第353話 おもてなし

 船団に対して俺達が取る対応は、ワーグナーへ接近してくる事に対して監視するのみで何も手を出さず、上陸するまで放置する事にした。


 奴らは一見順調そうに航海しているが、上陸してから程なくして一気に捕らえてやる。まさかそんな事になるとは思わず、奴らなんてちょろいだろうと思いながら来ているんだろうなと考えていた。だが、現実はそんなに甘くないぞ。


 船団に対して途中で下手に手を出すと、あっという間に全滅させてしまいそうなので止めたのだ。


 途中で嫌がらせをする案も出た。

 提案者はホーネットだ。上空から糞尿を撒くという案だった。俺は即座に却下した。誰が撒くんだと。飛べるのは俺しかおらんだろ!そうして彼は妻達から袋叩きに遭っていた。気持ちは分かるが持っていくのは辛いんだよ。収納に入れるのは御免被りたい。


 奇襲とまでは言わないが、夜中に上空からフラッシュを放ち、寝不足にさせるという手もあった。だがそれも止めた。それを実行するのは、奴らがどこに向かっているかを、こちらが正確に把握している事を伝えてしまうからだ。


 だが、進行先の把握はしたいので、命令を複雑にさせてしまうが、サラマンダー先生にお願いした。

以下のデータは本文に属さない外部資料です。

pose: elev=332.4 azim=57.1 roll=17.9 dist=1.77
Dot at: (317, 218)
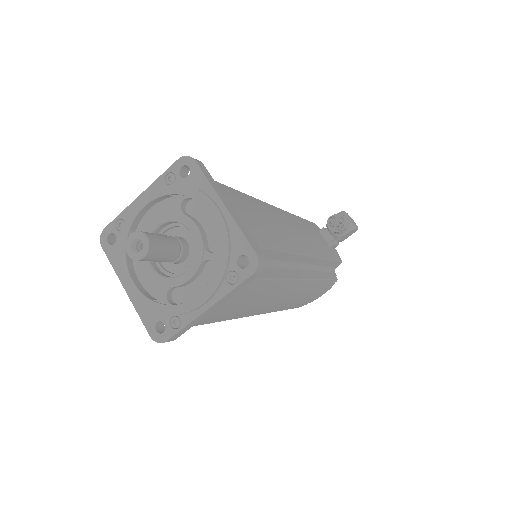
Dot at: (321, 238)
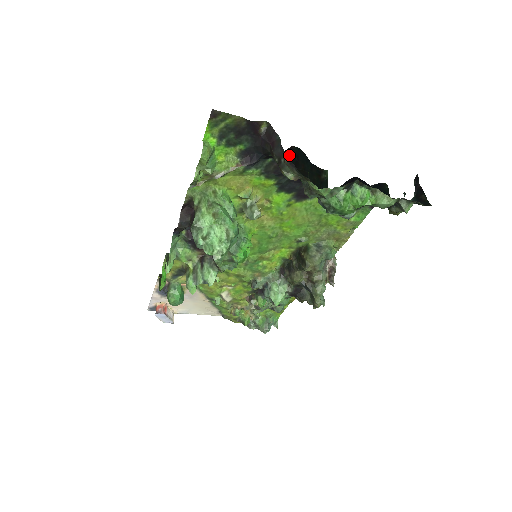
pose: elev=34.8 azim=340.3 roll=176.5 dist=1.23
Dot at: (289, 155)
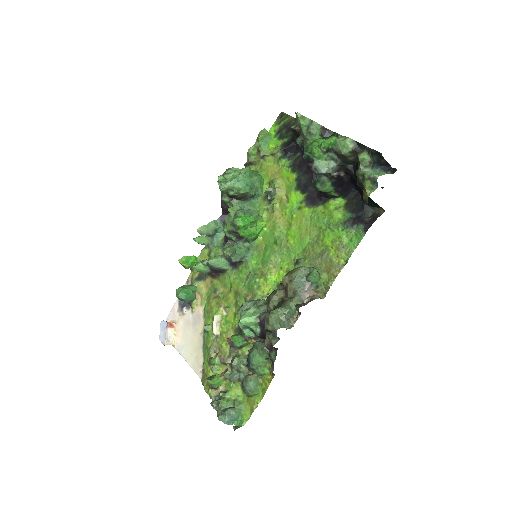
Dot at: occluded
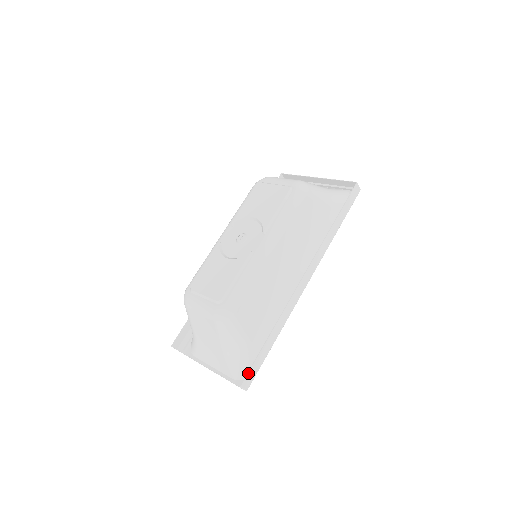
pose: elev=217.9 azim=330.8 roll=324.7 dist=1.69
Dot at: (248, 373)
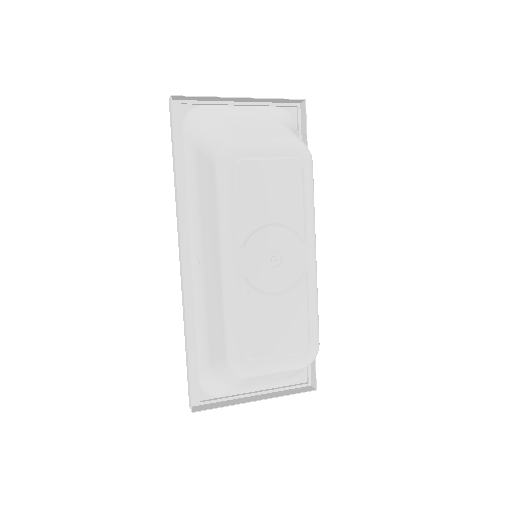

 奴らはおそらくちゃんとした方位を把握する技術を持っているのであろう。

 俺はそう思っていた。確か緯度と経度などを星を頼りに割り出して進む、そういう道具があったはずだと。この世界にもあるのかどうかわからないが、残念ながら俺には航行術を頼りに航海する術を知らない。六分儀だったか?


 昔の人達は今のようにレーダーだとかGPS等もないから、星の位置や日付から進む方向等を割り出したのではなかろうかと思っている。


 もしくは方位磁石か?

 はっきりと方位が分かっていて進んでくるのだろうとは思うものの、途中途中入ってくるワーグナーへの進行情報は、ほぼ寸分違わずまっすぐ岸辺を目指していた。

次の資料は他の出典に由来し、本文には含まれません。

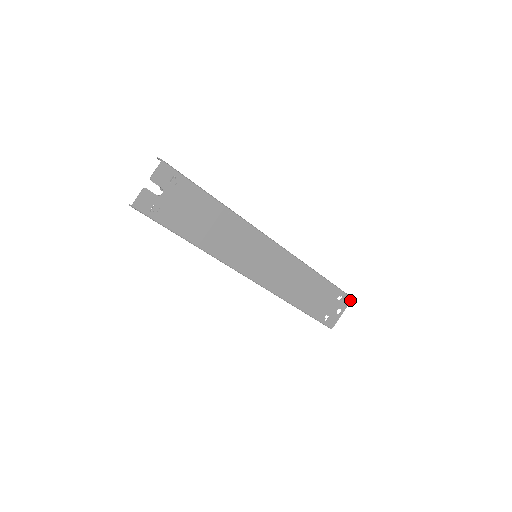
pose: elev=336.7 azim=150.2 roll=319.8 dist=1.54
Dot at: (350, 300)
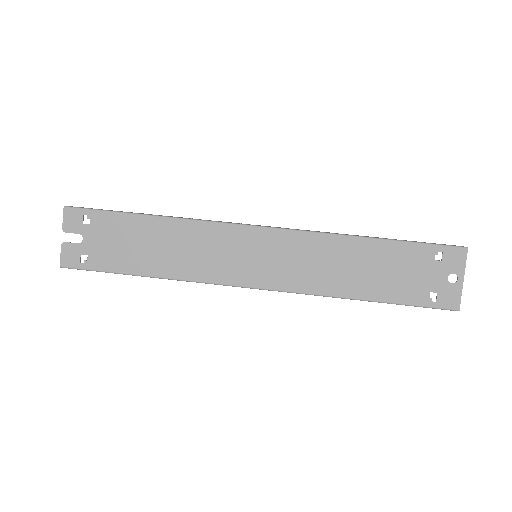
Dot at: (464, 252)
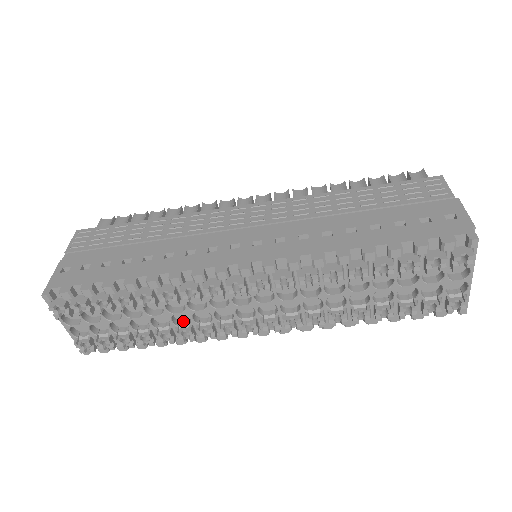
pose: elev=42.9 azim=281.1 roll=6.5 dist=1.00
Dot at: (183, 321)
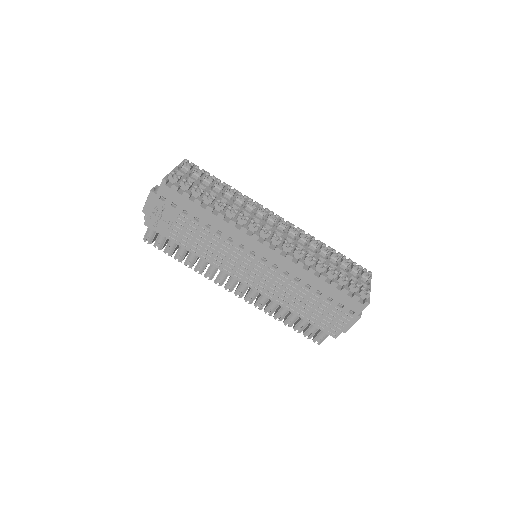
Dot at: occluded
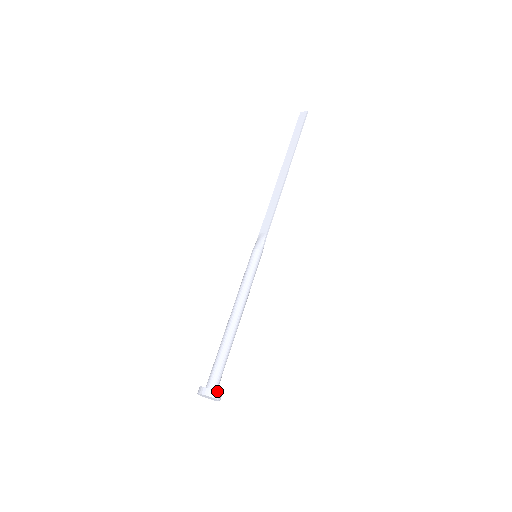
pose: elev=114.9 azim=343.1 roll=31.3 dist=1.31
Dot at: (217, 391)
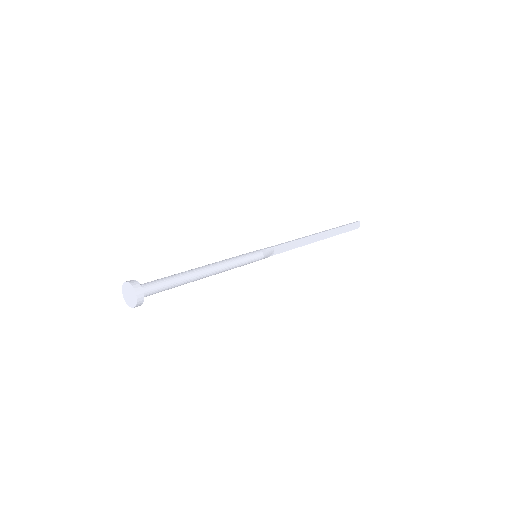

 こちらの準備が整った2日後にその時は来た。目視で先頭が確認できたのだ。一般人の服装をさせた兵士をダミーの町に放ち、一般市民が慌てた素振りで城の方に逃げたようにさせた。城に戻ってからは完全武装に切り替え、城に入ってきたところを捕らえる。


 見張り台はけたたましく鐘を鳴らし、狼煙を上げて敵襲を告げる。合図はもちろん本来のものではない。

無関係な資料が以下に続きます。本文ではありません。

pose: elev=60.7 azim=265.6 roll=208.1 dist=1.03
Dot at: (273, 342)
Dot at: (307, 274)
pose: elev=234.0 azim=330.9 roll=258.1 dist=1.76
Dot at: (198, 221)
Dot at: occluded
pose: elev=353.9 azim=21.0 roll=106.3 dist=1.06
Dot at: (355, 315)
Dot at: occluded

 偽のパターンを用意していたのだ。向こうからは見た事のないパターンの狼煙と、鐘の鳴らし方に疑問を感じるかどうか分からないが、船団は陸地から目視できる位置になってから、漸く自分達を発見したと勘違いするだろう。こちらは門を固く閉じて籠城の構えをする。向こうにはそういうふうに映るであろうと計画していた。


 海岸にはデカデカと看板を立てた。


【これより先、無断での侵入は敵対行動とみなす!皇帝ランスロット!】


 このような看板を複数作っていた。どんなボンクラでも見えるであろうという感じの大きさでだ。


 やがて船団が停止し、艦砲射撃が始まった 。城壁はびくともしないが、門はダメージを受けて行く。当初は百発放って1発当たるかというような感じだった。また、艦砲射撃が始まると共に小舟が出され、そこに多くの人が乗り込み、上陸を始める。


 城壁は見た目は砲撃によりボロボロではあるが、厚みがあるので奴らの艦砲射撃程度ではどうという事はない。表面を少し削るだけだ。向こうもそれが分かっているのか、途中から狙ってくるのは門ばかりだ。


 前方に着弾したりするが、時間と共に命中精度が上がってきた。着弾位置に対しての補正を掛けて修正しているようだ。


 時折壁を飛び越えて、町中に着弾する弾もあった。やがて最初の小舟が岸辺に辿り着く頃には城門が燃え出し、やがて崩れ去った。


 城門と他の建物の間には距離がある為、町の炎上には至らないが、向こうが砲撃を仕掛けてくるのは基本的に城門に対してのみだった。町中に飛んで行くのはあくまでも流れ弾である。可能な限り町を無傷で占領しようとしているとしか思えなかった。


 こちらに向かってきた船というのは1000隻を超えていたようである。1000隻を超えた辺りから数えるのを止め、大まかにこんなものだろうという数え方にしていた。単に面倒くさかったからだ。


 上陸し出した敵兵等は隊列を組み、やがて陣地を築き上げて行った。そして斥候が城門の方に向かって行く。わざとらしく矢を射掛けるが、敢て外しているが中途半端な情報を与える為だ。


 やがて全ての小舟が岸辺に辿り着いたが、上陸した兵士の数は4万から5万といったところであった。


 盾を持った者と、火縄銃を持った者がいる。また各々の腰には剣が下げられていた。火縄銃を持っているとはいえ、接近戦にも対応しなければならないからであろうと思う。また、十分な数の銃が無いようだ。


 俺達が立てた無断侵入をするなという看板は、奴らが笑いながら燃やしていた。面白いように想定通りの行動をしてくれるものだから、俺は笑うのを止められなかった。


 そして敵兵は意気揚々と一糸乱れぬ動きで城を目指して進むのであった。